We’ve already showed you what a VPN is and how they’re used. Now, we’re going to show you how you can setup a Virtual Private Network using a couple of different third-party services as well as in Windows 10 itself. By using one of the methods below, you’ll set yourself up on a VPN, giving you that extra layer of encryption you’ve been missing out on.

VPN Services

Many people will actually go ahead and use a VPN service. Generally, many of these services will cost you money, but most will offer a limited free service for you to try out and see if it’s a good fit for your needs. One of the three recommended VPN providers below should get you up and running in a jiffy.

Tunnelbear

Tunnelbear is one of the easiest VPN services you’ll ever use. Even with its extreme simplicity, Tunnelbear will keep your connection as secure as any other VPN provider. They offer a “Little” tier, which allots you 500MB of data per month to use with the VPN for free. There are two other tiers, which give you Unlimited data at a pretty cheap cost, especially if you pay by the year.

A huge benefit to Tunnelbear is that it’s not only available on Windows, but also on Mac, iOS and Android, too.

[Tunnelbear]

TorVPN

TorVPN is another great option that’s free. It’s goal is to introduce a large audience to online privacy protection, thus offering it for free. However, there are still VPN packages you can purchase to improve your quality of service exponentially. With TorVPN, you’ll be able to browse the Internet securely, removing yourself from Internet censorship, giving yourself the ability to hide your IP, hide torrent traffic from your ISP and even access geo-blocked websites.

[TorVPN]

TorGuard

TorGuard is one of our favorite options because they put privacy first. TorGuard actually purges their logs on a daily basis and will only keep payment and registration info. In other words, they’re not watching what sites you access or reporting information to anyone else. They won’t even log information regarding login or logout times. TorGuard is truly the go-to VPN provider for those that want to be anonymous on the ‘net.

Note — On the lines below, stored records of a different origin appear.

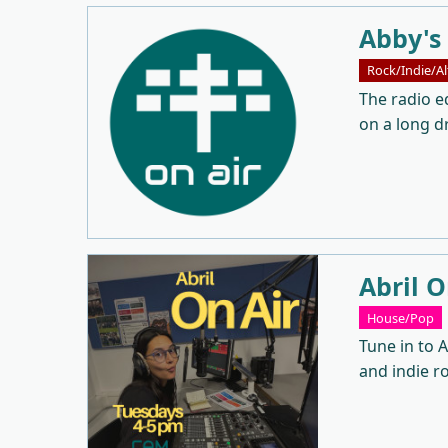
Abby's
Rock/Indie/Al
The radio eq
on a long dr
Abril O
House/Pop
Tune in to A
and indie r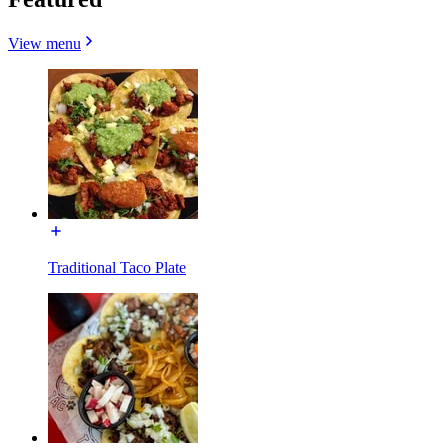
View menu
Traditional Taco Plate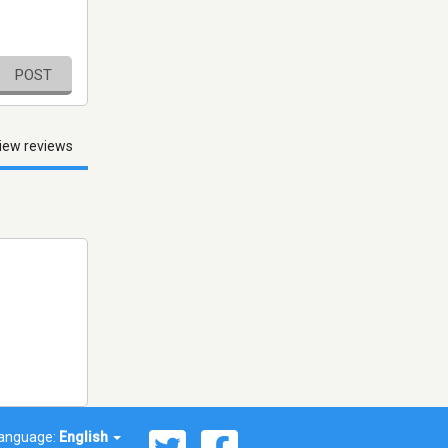
POST
iew reviews
anguage:
English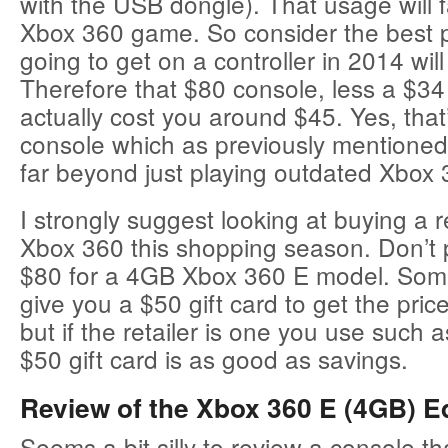
with the USB dongle). That usage will f
Xbox 360 game. So consider the best p
going to get on a controller in 2014 wi
Therefore that $80 console, less a $34 
actually cost you around $45. Yes, that
console which as previously mentioned
far beyond just playing outdated Xbox
I strongly suggest looking at buying a
Xbox 360 this shopping season. Don’t
$80 for a 4GB Xbox 360 E model. Som
give you a $50 gift card to get the pri
but if the retailer is one you use such 
$50 gift card is as good as savings.
Review of the Xbox 360 E (4GB) Ed
Seems a bit silly to review a console tha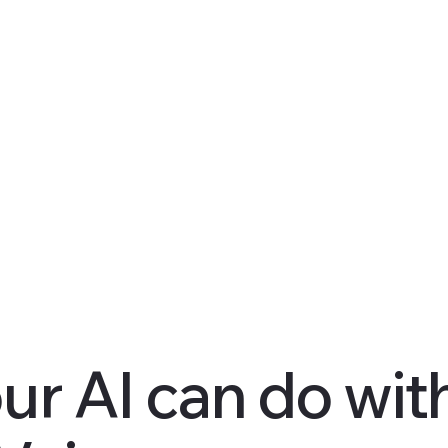
ur AI can do wit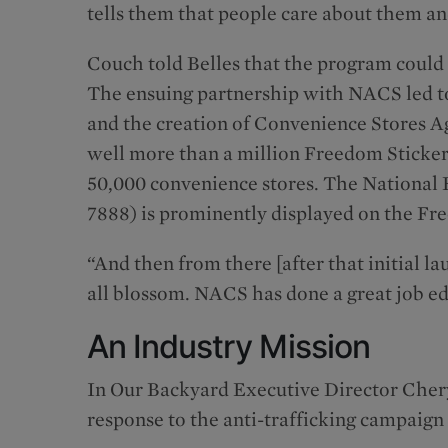
tells them that people care about them and
Couch told Belles that the program could
The ensuing partnership with NACS led to
and the creation of Convenience Stores A
well more than a million Freedom Stickers
50,000 convenience stores. The National
7888) is prominently displayed on the Fr
“And then from there [after that initial la
all blossom. NACS has done a great job ed
An Industry Mission
In Our Backyard Executive Director Chery
response to the anti-trafficking campaig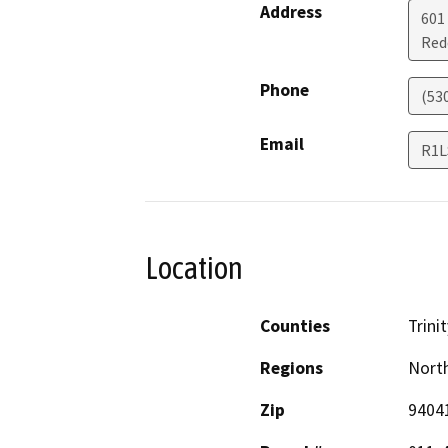
Address
601
Red
Phone
(53
Email
R1L
Location
Counties
Trinit
Regions
North
Zip
9404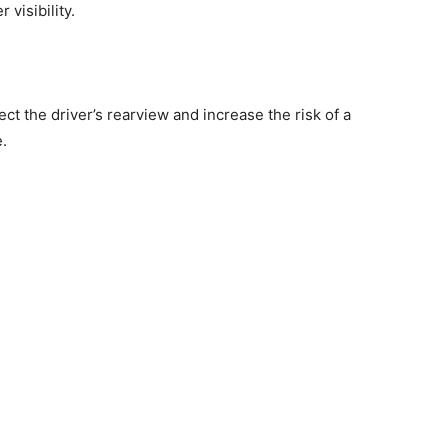
 visibility.
t the driver’s rearview and increase the risk of a
e.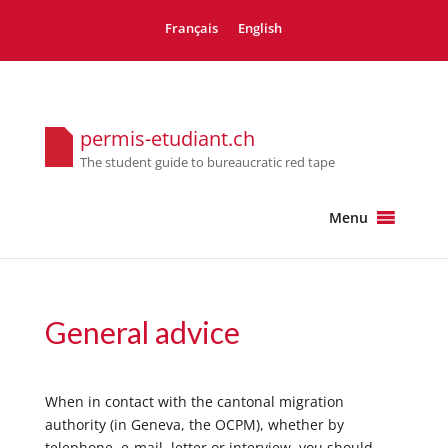
Français
English
permis-etudiant.ch
The student guide to bureaucratic red tape
Menu
General advice
When in contact with the cantonal migration
authority (in Geneva, the OCPM), whether by
telephone, e-mail, letter or interview, you should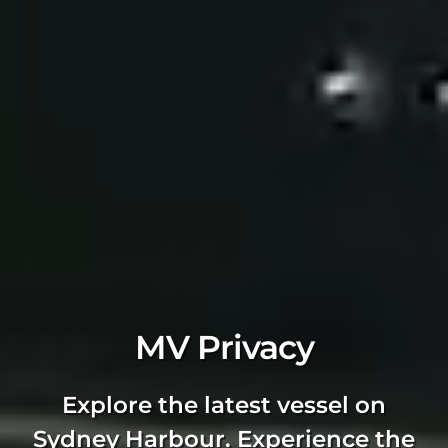
MV Privacy
Explore the latest vessel on
Sydney Harbour. Experience the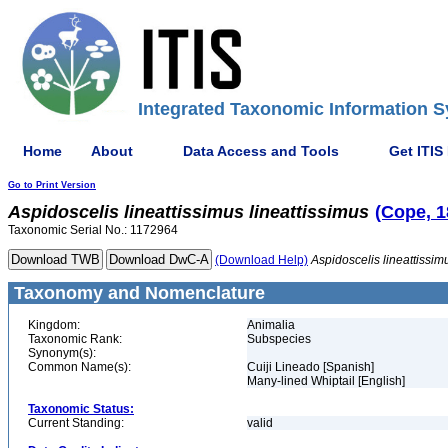
Integrated Taxonomic Information S
Home
About
Data Access and Tools
Get ITIS
Go to Print Version
Aspidoscelis
lineattissimus
lineattissimus
(Cope, 1
Taxonomic Serial No.: 1172964
(Download Help)
Aspidoscelis
lineattissim
Taxonomy and Nomenclature
Kingdom:
Animalia
Taxonomic Rank:
Subspecies
Synonym(s):
Common Name(s):
Cuiji Lineado [Spanish]
Many-lined Whiptail [English]
Taxonomic Status:
Current Standing:
valid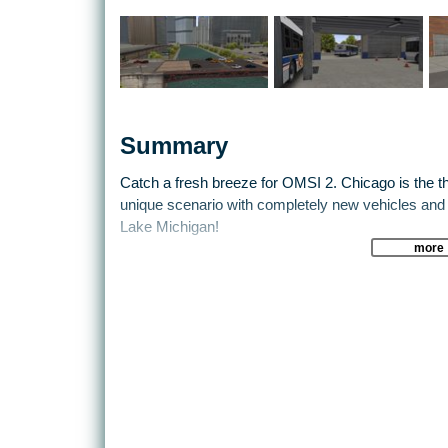
Summary
Catch a fresh breeze for OMSI 2. Chicago is the thi
unique scenario with completely new vehicles and
Lake Michigan!
more
Two buses (40-feet and 60-feet articulated) included
paintworks, authentic operation controls and soun
20 miles of streets have been reproduced and brou
buildings to achieve a realistic picture. Leave the
downtown on the highway. You will operate lines 12
Navigate through street canyons and tunnels, and 
shimmering water. Don't get delayed by drawbridg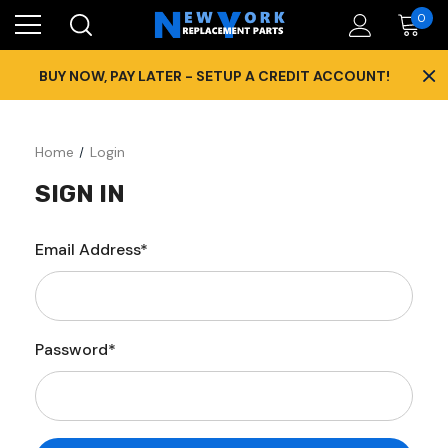
0
×
BUY NOW, PAY LATER - SETUP A CREDIT ACCOUNT!
Home
Login
SIGN IN
Email Address*
Password*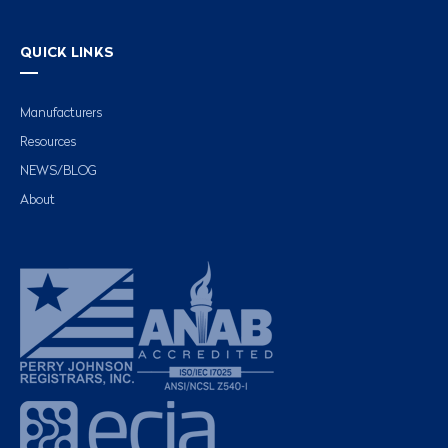
QUICK LINKS
Manufacturers
Resources
NEWS/BLOG
About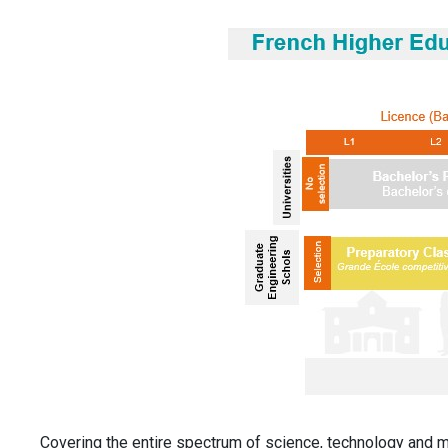
Covering the entire spectrum of science, technology and 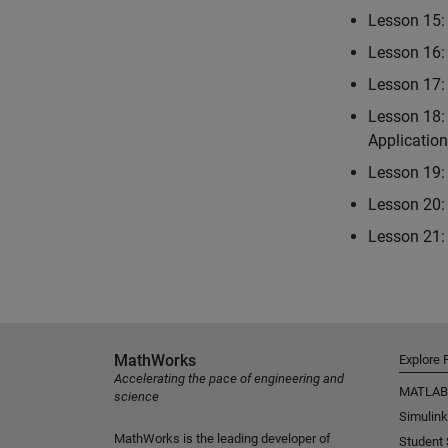
Lesson 15: 
Lesson 16:
Lesson 17:
Lesson 18:
Applicatio
Lesson 19: 
Lesson 20: 
Lesson 21: 
MathWorks
Explore 
Accelerating the pace of engineering and
MATLAB
science
Simulink
MathWorks is the leading developer of
Student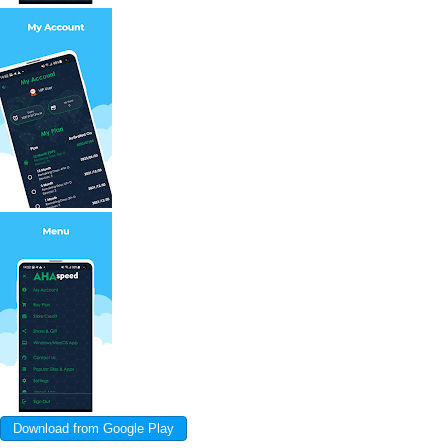
Download from Google Play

That said, TorGuard does cost a bit of monthly. You can choose monthly or yearly tiers — going with the yearly bundle will usually save you some money in the long-run. The VPN itself is all 100% anonymous and supports Windows, Mac, Linux, Android, iOS and other operating systems.

[TorGuard]

Connecting to a Virtual Private Network in Windows 10

In some cases, some of the services above and others (e.g. ExpressVPN) will actually require you to manually setup a VPN connection within Windows 10. We’re going to show you how to do just that below. This information is also useful for connecting to a VPN server through, say, the credentials your place of work gave you. Either way, this is how you do it:

Step 1. Open the Start menu and click on the Settings “gear” icon.

Step 2. Click on Network & Internet

Step 3. Select the VPN tab and click on Add a VPN Connection

Once you do that, a window with the following information should appear:

  1. VPN provider
  2. Connection name
  3. Server name or address
  4. VPN type
  5. Type of sign-in info
  6. User name
  7. Password

Under VPN Provider, generally you’ll just want to go with “Windows (Built-in).” Under Connection Name, you’ll just want to name your connection. It could be anything, really. Then, under Server name or address, you’ll need the IP address given to you from your VPN service provider (or credentials from work and etc). Type of sign-in info will generally just be User name and password. Finally, under User name and Password, you’ll just need to enter the login credentials the VPN service or work gave you.

Once you’re all done there, click Remember my sign-in info (if you’re on a private computer) and click on the Save button.

Now, to connect to the VPN, you’ll just need to head into Settings Network & Internet VPN. Click on the VPN you just created and press the Connect button.

Closing

Congratulations! You’ve successfully connected to a VPN. Like we already mentioned, this information is extremely useful for not only using a VPN provider, but connecting to a VPN at work, too.